There are things that the Tora is strict about. This can not be derided as "religious fanaticism." And example is idolatry. So what makes the world of the religious problematic is not whether to be strict of not. It is what to be strict about. If only the things that the Torah actually cares about were the top of the list of importance, then everything would be alright. That is why the path of the Gra is so important. Not because of the Gra as much as it accurately defines what Torah is about.
7.4.21
Kant actually never shows how mind and body are connected. Rather he shows that they must be connected-but does not show how. [That is not my new idea here. This has been noticed even from the very first review of the Critique by Shultz.]

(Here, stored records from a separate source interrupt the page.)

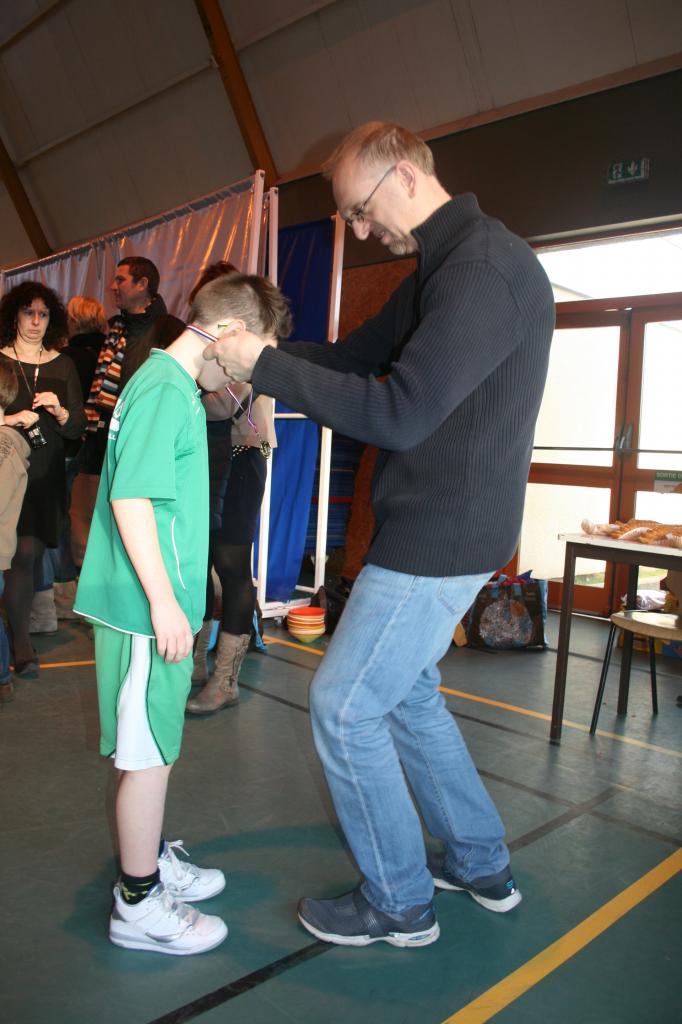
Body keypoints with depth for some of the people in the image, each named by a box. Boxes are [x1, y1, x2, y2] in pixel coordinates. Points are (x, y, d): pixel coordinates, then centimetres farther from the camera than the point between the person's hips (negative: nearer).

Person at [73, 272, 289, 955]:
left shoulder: (169, 385, 14)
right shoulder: (166, 390, -17)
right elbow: (130, 498, -23)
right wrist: (164, 602, -21)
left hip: (155, 605, 10)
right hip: (148, 609, -10)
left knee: (151, 747, 20)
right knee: (148, 755, 2)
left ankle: (151, 861, 37)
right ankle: (139, 905, 18)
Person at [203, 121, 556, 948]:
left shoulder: (486, 269, -19)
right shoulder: (440, 268, 15)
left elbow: (398, 411, -26)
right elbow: (355, 356, 18)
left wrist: (265, 367, -18)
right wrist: (260, 352, 5)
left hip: (443, 536, -10)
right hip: (434, 529, 11)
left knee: (345, 705, -2)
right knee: (406, 691, 20)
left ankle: (398, 904, 18)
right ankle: (481, 866, 36)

So to me it seems that Fries and Leonard Nelson were right in the claim that there is a deeper source of knowledge, non intuitive immediate knowledge, that empirical knowledge and a priori knowledge are just secondary manifestations of. But how do they combine? I think that Hegel was right in this that the way these two origins of knowledge combine together is by a give and take process where each modifies the other --what he terms ''dialectics.'' [Hegel actually also never shows how they are connected. But he does come onto this dialectical process to show how the kind of knowledge that is a part of intuition and the kind of knowledge that is independent of intuition work together.--basing himself on Socrates.]
[And this fact was noticed by Michael Huemer in one of his essays where he shows that there is no such thing as empirical knowledge without some a priori assumptions built into it. [See his list of essays.]
So what you have is the primary source of knowledge that Fries and Nelson call immediate non intuitive. Them the two parts split off into empirical and a priori parts. Then they recombine to create actual knowledge.